IEEE/ACM Trans Comput Biol Bioinform. 2017 Nov-Dec;14(6):1214-1227. doi: 10.1109/TCBB.2016.2595577. Epub 2016 Jul 28.
External control of gene regulatory networks (GRNs) has received much attention in recent years. The aim is to find a series of actions to apply to a gene regulation system making it avoid its diseased states. In this work, we propose a novel method for controlling partially observable GRNs combining batch mode reinforcement learning (Batch RL) and TD() algorithms. Unlike the existing studies inferring a computational model from gene expression data, and obtaining a control policy over the constructed model, our idea is to interpret the time series gene expression data as a sequence of observations that the system produced, and obtain an approximate stochastic policy directly from the gene expression data without estimation of the internal states of the partially observable environment. Thereby, we get rid of the most time consuming phases of the existing studies, inferring a model and running the model for the control. Results show that our method is able to provide control solutions for regulation systems of several thousands of genes only in seconds, whereas existing studies cannot solve control problems of even a few dozens of genes. Results also show that our approximate stochastic policies are almost as good as the policies generated by the existing studies.

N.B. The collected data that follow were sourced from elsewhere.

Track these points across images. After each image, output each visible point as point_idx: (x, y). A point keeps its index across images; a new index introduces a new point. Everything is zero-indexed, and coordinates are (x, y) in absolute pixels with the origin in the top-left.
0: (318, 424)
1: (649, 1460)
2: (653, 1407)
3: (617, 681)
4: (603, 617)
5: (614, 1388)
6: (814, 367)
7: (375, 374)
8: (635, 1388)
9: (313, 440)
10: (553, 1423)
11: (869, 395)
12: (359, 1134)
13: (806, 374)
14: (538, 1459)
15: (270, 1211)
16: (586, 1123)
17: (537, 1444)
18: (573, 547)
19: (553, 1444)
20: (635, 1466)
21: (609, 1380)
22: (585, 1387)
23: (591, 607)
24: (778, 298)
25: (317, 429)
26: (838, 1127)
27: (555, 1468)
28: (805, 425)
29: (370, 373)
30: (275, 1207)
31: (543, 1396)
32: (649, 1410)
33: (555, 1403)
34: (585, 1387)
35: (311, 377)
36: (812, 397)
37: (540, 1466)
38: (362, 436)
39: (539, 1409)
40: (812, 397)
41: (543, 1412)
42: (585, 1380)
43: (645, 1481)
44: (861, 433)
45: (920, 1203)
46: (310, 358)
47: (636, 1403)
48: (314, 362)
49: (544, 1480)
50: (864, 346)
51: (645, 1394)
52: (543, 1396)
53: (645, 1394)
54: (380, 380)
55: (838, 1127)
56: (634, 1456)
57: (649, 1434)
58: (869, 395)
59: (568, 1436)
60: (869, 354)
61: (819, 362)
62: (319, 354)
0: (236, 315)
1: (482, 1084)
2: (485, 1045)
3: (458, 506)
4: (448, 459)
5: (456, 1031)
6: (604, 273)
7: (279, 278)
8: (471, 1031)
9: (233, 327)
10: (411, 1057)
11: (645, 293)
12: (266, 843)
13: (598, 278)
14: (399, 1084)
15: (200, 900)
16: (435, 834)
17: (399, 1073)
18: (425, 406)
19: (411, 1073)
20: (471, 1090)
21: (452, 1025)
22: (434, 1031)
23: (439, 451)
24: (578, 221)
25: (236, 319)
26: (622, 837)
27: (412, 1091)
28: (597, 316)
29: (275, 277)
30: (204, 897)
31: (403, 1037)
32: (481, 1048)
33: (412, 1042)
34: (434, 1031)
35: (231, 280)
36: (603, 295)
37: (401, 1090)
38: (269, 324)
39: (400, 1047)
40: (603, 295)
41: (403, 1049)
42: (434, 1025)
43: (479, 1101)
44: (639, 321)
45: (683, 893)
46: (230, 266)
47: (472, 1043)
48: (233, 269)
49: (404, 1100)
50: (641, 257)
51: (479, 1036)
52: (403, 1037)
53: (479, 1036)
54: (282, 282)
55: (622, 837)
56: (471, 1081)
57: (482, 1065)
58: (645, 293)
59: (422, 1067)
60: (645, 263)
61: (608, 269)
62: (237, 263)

近年来,基因调控网络(GRNs)的外部控制受到了广泛关注。其目的是找到一系列作用于基因调节系统的操作,使系统避免出现疾病状态。在这项工作中,我们提出了一种新的方法,将批量强化学习(Batch RL)和 TD()算法结合起来,用于控制部分可观测的 GRNs。与现有的从基因表达数据推断计算模型并获得对构建模型的控制策略的研究不同,我们的想法是将基因表达数据解释为系统产生的一系列观测结果,并直接从基因表达数据中获得近似随机策略,而无需对部分可观测环境的内部状态进行估计。因此,我们摆脱了现有研究中最耗时的阶段,即推断模型和运行模型进行控制。结果表明,我们的方法能够在几秒钟内为数千个基因的调节系统提供控制解决方案,而现有的研究甚至无法解决几十个基因的控制问题。结果还表明,我们的近似随机策略几乎与现有研究生成的策略一样好。